M’accolse a braccia aperte… Riaccese per vedermi. Mi guardò intenerito. Era tutto commosso… Gli tremava il baffo…
«Così sì che va bene, figliolo mio! Ce n’hai dati di pensieri!.. Ma ora mi rallegro con te!.. Stai per fare il tuo ingresso nella vita… L’avvenire è tuo!.. Cerca di seguire il buon esempio!.. Sempre sulla diritta via!.. Lavorare!.. Penare!..»
Gli chiesi perdono d’essere stato sempre cattivo, l’abbracciai di cuore… Ma puzzavo talmente, che lui si mise subito a tirare su col naso…
«Ah! Ma come!» mi ricacciò indietro… «Ah! il porco fottuto… il piccolo letamaio!.. Ma è pieno zeppo di merda!.. Ah, Clémence, Clémence!.. Portalo su, fa’ il piacere!.. Ecco che mi fa prendere un’altra polpetta! È stomacante!..» Fu la fine delle effusioni…
—Louis-Ferdinand Céline. Morte a credito
La Sfinge, dice lui, è un lupo mannaro per ingannare i poveri diavoli; forse c’è stato qualcosa come la Sfinge – è mio figlio che parla – ma adesso quella è morta; è un’arma nelle mani dei preti e una scusa per gli imbrogli della polizia; sgozzano, derubano, spaventano il popolo e buttano tutto addosso alla Sfinge: quella ha le spalle larghe; colpa della Sfinge se si crepa di fame, se i prezzi salgono, se le bande di razziatori infestano le campagne; colpa della Sfinge se niente funziona, se nessuno governa, se si susseguono i fallimenti, se i templi rigurgitano di offerte mentre le madri e le spose perdono il loro appoggio quotidiano, se gli stranieri che spendevano quattrini scappano dalla città. […] E detta fra noi, io che vi parlo… ecco… signorina, so che la Sfinge esiste… ma ne approfittano: ne approfittano di sicuro.

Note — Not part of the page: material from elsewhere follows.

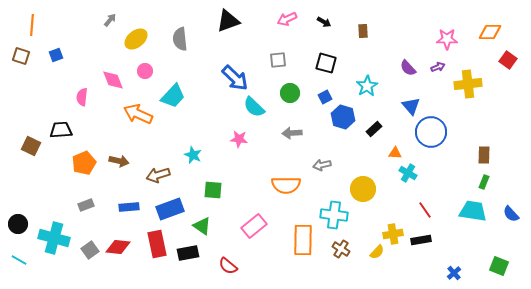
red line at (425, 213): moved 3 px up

—Jean Cocteau. La macchina infernale
Alzai una mano, e le strappai gli occhiali. Lei fece un mezzo passo indietro, inciampò e io le passai un braccio intorno alle spalle per puro istinto. Gli occhi le si fecero più grandi. Mi appoggiò le mani contro il petto e mi respinse. Sono stato respinto con maggior forza da un gattino.
«Senza le lenti questi occhioni sono davvero notevoli.» esclamai in tono di riverente ammirazione.

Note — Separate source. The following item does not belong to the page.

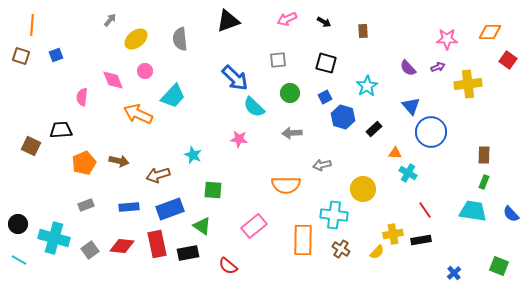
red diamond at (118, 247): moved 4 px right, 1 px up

Lei si mise tranquilla, portò il capo all’indietro e schiuse leggermente le labbra.
«Immagino che facciate così con tutte le clienti.» disse con voce soffocata. Aveva lasciato ricadere le braccia lungo i fianchi.

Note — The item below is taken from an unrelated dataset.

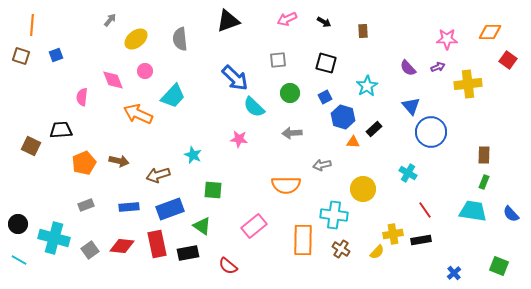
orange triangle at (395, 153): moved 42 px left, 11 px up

La borsa mi sbattè con violenza contro una gamba. La ragazza si appoggiò al mio braccio con tutto il suo peso. Se voleva che la lasciassi andare aveva sbagliato tecnica.
—Raymond Chandler. La sorellina
Te lo avevo detto: (la rivoluzione) è una puttana. […] La schiavitù è una legge di natura, antica come l’umanità. Perché dovrebbe cessare di fronte a lei? Guarda i miei schiavi, e i tuoi, proprietà nostra. Per tutta la loro vita sono stati bestie. Perché dovrebbero diventare uomini? Solo perché in Francia sta scritto su un pezzo di carta, appena leggibile a causa del tanto sangue, ancor più abbondante di quello versato qui nella tua e mia bella Giamaica per la schiavitù? Ti racconto una storia: alle Barbados un proprietario di piantagioni è stato ucciso due mesi dopo l’abolizione della schiavitù. I suoi liberti sono venuti da lui. Si trascinavano sui ginocchi come in chiesa. E sai che volevano? Tornare al sicuro nella schiavitù. L’uomo è fatto così: la sua prima patria è la madre, una prigione. […] Al pover’uomo delle Barbados è andata ancora peggio. A randellate l’hanno ucciso, i suoi non-più-schiavi, come un cane arrabbiato perché non li faceva tornare sotto lo staffile adorato, dalla fredda primavera della libertà.